Task objective: Which of the lines below include the word "based"? Pull each one out.

Information shown:

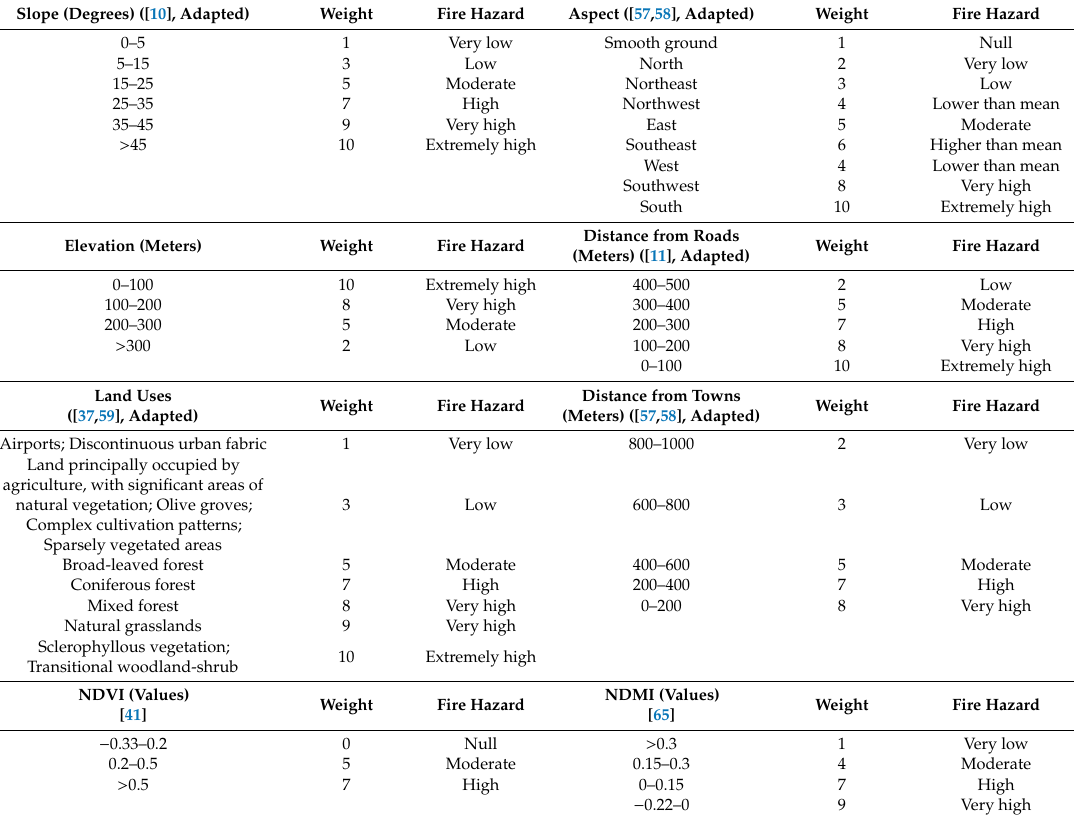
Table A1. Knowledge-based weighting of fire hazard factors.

==

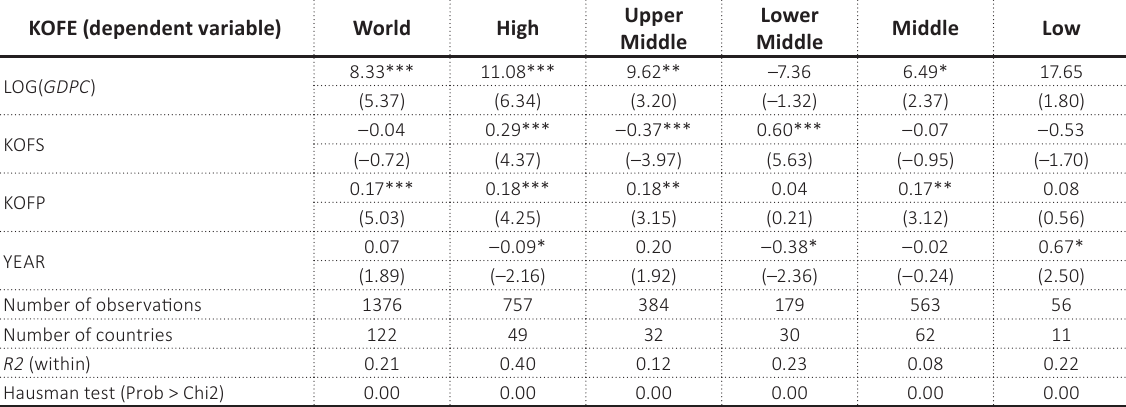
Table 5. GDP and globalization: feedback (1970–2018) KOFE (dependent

==

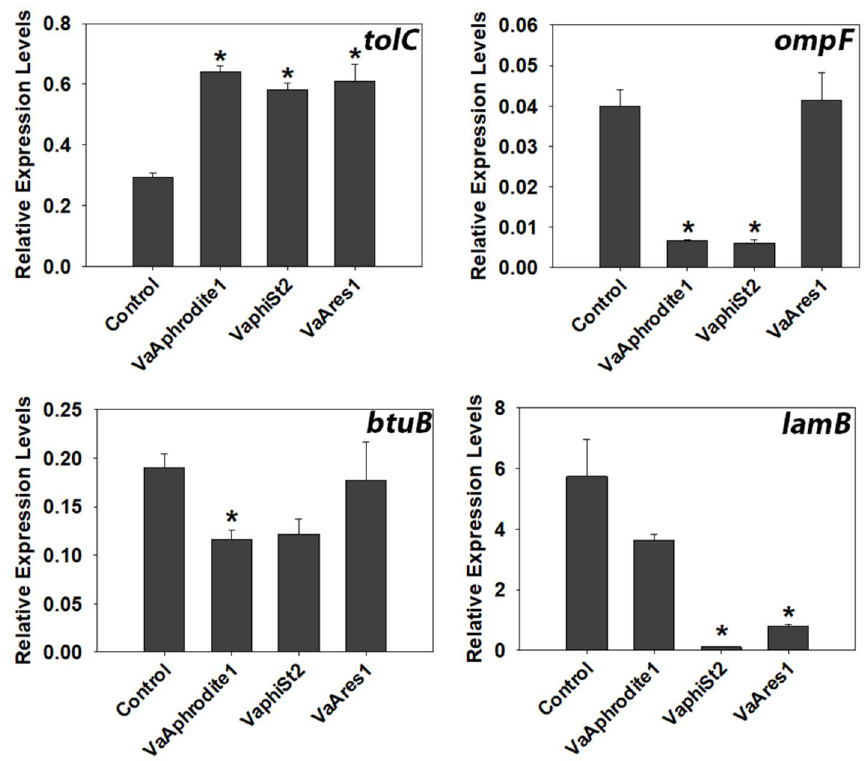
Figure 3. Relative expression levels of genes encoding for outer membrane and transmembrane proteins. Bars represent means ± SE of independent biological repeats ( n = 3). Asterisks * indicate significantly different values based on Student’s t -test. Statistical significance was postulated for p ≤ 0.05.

Response:
Table A1. Knowledge-based weighting of fire hazard factors.
Figure 3. Relative expression levels of genes encoding for outer membrane and transmembrane proteins. Bars represent means ± SE of independent biological repeats ( n = 3). Asterisks * indicate significantly different values based on Student’s t -test. Statistical significance was postulated for p ≤ 0.05.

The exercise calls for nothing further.